There was a startling photo of you after the election results came in. You were ripping up a map of Seattle.

It was the map of the light rail and monorail where I was ripping off the western half of the city. I was saying, "This is what the political leaders have done." They have ripped the city in two. There won't be anything in the western half of the city. And that's not a city transit system. The monorail was the best thing for light rail. We should have been having joint press conferences announcing that each system enhances the ridership of the other system. There was such synergy here that was never explored.

When did you first see the $11 billion number?

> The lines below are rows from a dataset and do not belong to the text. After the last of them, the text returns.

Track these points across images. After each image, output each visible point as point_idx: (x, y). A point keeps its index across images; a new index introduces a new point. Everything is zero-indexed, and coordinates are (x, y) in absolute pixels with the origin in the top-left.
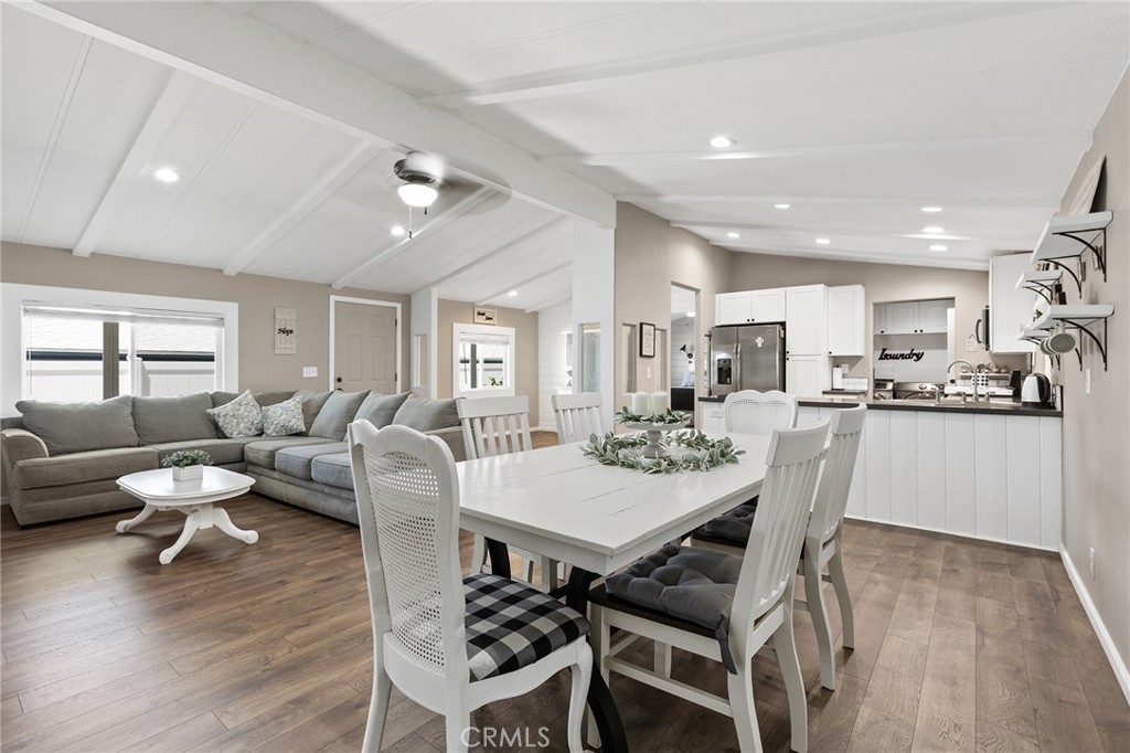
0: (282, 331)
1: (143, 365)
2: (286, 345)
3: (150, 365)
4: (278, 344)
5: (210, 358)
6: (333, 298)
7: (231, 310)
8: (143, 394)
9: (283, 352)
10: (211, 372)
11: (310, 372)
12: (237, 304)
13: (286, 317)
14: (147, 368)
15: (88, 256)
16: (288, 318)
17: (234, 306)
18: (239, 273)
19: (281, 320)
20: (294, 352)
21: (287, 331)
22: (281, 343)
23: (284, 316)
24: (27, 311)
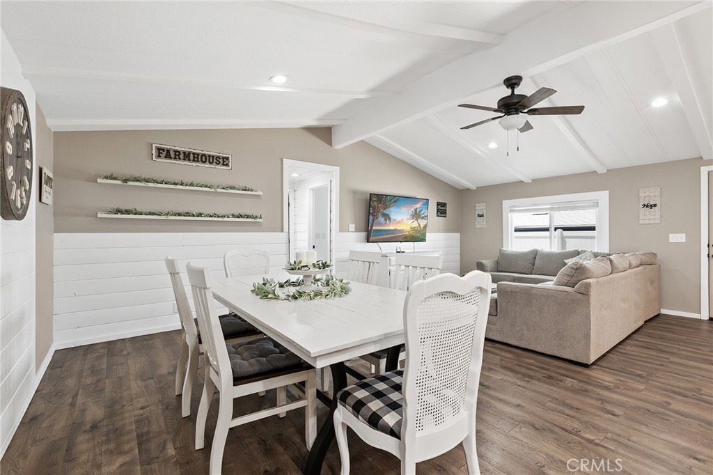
1: (562, 234)
2: (650, 216)
3: (567, 233)
4: (642, 216)
5: (593, 229)
6: (703, 168)
7: (603, 196)
8: (562, 249)
9: (647, 222)
10: (594, 238)
11: (678, 238)
12: (608, 192)
14: (564, 235)
15: (530, 181)
16: (651, 195)
17: (606, 194)
18: (608, 170)
19: (645, 197)
20: (658, 221)
21: (651, 205)
22: (645, 215)
23: (648, 194)
24: (511, 211)
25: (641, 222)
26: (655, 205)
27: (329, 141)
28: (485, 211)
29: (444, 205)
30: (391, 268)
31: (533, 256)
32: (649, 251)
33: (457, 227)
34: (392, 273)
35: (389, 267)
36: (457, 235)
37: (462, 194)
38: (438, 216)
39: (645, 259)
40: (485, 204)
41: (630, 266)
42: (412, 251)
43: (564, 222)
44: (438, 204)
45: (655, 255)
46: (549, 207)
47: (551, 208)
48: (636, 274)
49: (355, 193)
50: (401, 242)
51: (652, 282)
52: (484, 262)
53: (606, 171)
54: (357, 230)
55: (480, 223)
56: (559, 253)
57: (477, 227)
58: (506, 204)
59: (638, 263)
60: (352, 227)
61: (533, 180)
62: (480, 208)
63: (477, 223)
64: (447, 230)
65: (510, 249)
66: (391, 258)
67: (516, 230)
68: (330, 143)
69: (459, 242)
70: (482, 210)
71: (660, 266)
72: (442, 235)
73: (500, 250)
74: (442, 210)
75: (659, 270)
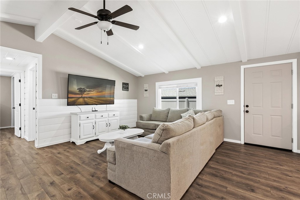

In the newspaper. I want to be very clear. That was a failure. But it's not like we ever adopted an $11 billion plan. Sound Transit has a billion-dollar cost overrun, and we have to pay it. We never approved paying the $11 billion. It was a proposal. So there was a failure of oversight. I share responsibility for that, the whole board does. I think most of the responsibility lies with Joel Horn and Tom Weeks; they were running this thing in a dysfunctional way. We would ask for information and get blown off.

The mayor's office said your final plan denied the financial reality.

It is bullshit to say our 38-year finance plan was a deal breaker. That's arbitrary. It is bullshit to say what the mayor was quoted in the papers saying: "They can't finance it!" It's also bullshit because the policy of paying a little bit more is okay for every other project in this region. The airport expansion was $4 billion. What do we get? You shave 10 minutes off a third of the flights.